Union of Good board member Abd al-Majid al-Zindani is also a U.S.-designated terrorist, supportive of Hamas and Al-Qaeda.
“We call on Mr. Grandi to clarify whether the U.N. Refugee Agency has taken any money from groups that fund radical Islamist ideology or even directly support terrorism. If so, he should apologize to victims of terrorism for legitimizing these groups, investigate the failure to vet such donors and ensure that processes are in place to prevent this from ever happening again,” insisted Neuer.

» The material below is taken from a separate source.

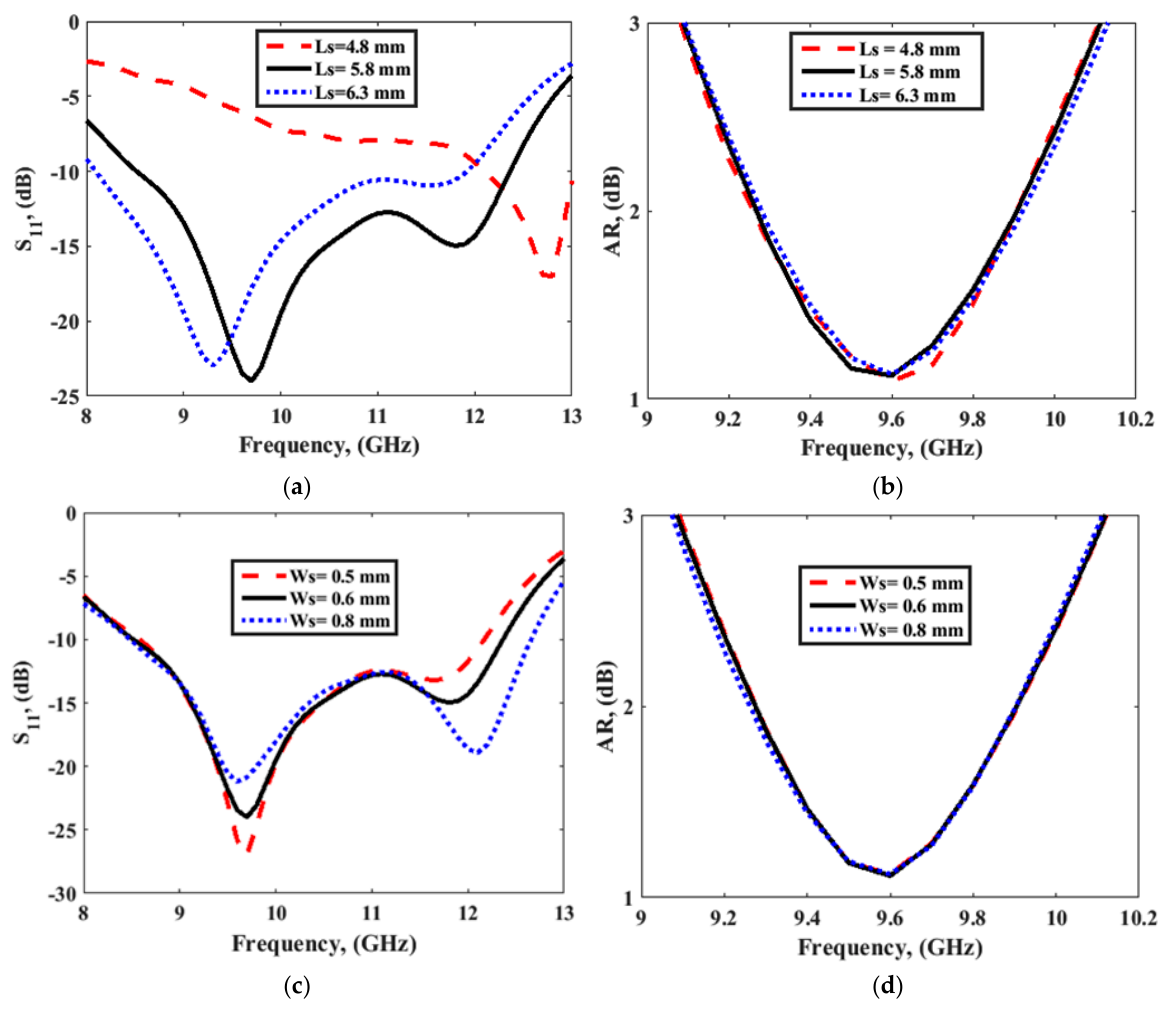
Figure 3. Effect of parameters L s on ( a ) S 11 and ( b ) AR and the effect of w s on ( c ) S 11 and ( d ) AR, for single-element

The report shows open praise by UNHCR leadership for the Qatar Charity, an affiliate of the Union of Good, which is banned by multiple Middle Eastern countries for financially supporting the Hamas and the Palestinian Islamic Jihad terror organizations in the Gaza Strip.
“The context is that Qatar gave safe haven to the Taliban leadership and helped them take over Afghanistan, and has given billions of dollars to Hamas, Muslim Brotherhood affiliates and armed Islamists throughout the region,” said Neuer. “UNHCR cannot claim to be a humanitarian agency if it legitimizes Qatar-controlled groups that fuel extremism and terror.”